Rationale: 1. Fix typos first (can't find synonyms of misspellings) 2. Normalize case (consistent matching) 3. Expand to synonyms (increase recall) 4. Find longest match in corpus (best result)

9.2 Case Study: Code Completion

Goal: Suggest code completions from codebase.

Pipeline:

# 1. Normalize whitespace (code formatting varies)
WhitespaceProjection() >>

# 2. Keep recent tokens only (local context matters in code)
RecencyProjection(max_length=50) >>

# 3. Find longest matching suffix (exact match preferred)
LongestSuffixProjection(min_length=3)

# Note: No case normalization (code is case-sensitive)
# Note: No synonym expansion (code tokens are literal)

Rationale: Code is more literal than natural language, so fewer semantic transformations needed.
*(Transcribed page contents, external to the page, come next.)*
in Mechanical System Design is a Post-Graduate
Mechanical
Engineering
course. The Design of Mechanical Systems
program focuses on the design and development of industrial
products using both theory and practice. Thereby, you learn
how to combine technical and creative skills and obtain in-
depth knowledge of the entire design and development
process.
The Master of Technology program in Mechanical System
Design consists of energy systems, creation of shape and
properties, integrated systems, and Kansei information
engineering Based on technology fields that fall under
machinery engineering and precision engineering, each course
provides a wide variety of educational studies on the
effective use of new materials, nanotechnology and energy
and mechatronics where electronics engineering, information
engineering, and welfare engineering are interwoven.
9.3 Case Study: Chat Message Matching

Goal: Find similar previous chat messages.

Pipeline:

# 1. Aggressive normalization (chat has inconsistent formatting)
WhitespaceProjection() >>
LowercaseProjection() >>
PunctuationRemovalProjection() >>

# 2. Expand with common chat abbreviations
ChatAbbreviationExpansion() >>  # lol → laughing out loud, etc.

# 3. Emoji normalization
EmojiNormalizationProjection() >>

# 4. Find similar message
EditDistanceProjection(max_distance=3)

Rationale: Chat messages are informal and vary widely in style, need aggressive normalization.


10. Conclusion

10.1 Key Takeaways

  1. Projections are non-commutative - order matters
  2. Follow ordering principles:
  3. Error correction first
  4. Normalization before expansion
  5. Semantic before structural
  6. Lossy operations last
  7. Test commutativity when unsure
  8. Document ordering constraints in projection classes
  9. Use left-to-right (>>) for readability

10.2 Default Pipeline Recommendation

For general text matching:

StandardTextProjection = (
    EditDistanceProjection(max_distance=1) >>  # Fix typos
    WhitespaceProjection() >>                  # Normalize whitespace
    LowercaseProjection() >>                   # Case-insensitive
    UnicodeNormalizationProjection('NFC') >>   # Unicode consistency
    RecencyProjection(max_length=100)          # Keep recent context
)

10.3 Future Work

  • Automatic ordering: Learn optimal projection order from data
  • Conditional projections: Apply different projections based on context type
  • Adaptive ordering: Reorder based on corpus statistics
  • Parallel exploration: Try multiple orders and ensemble results

This framework provides principled guidance for ordering projections while acknowledging the inherent non-commutativity of the composition operation.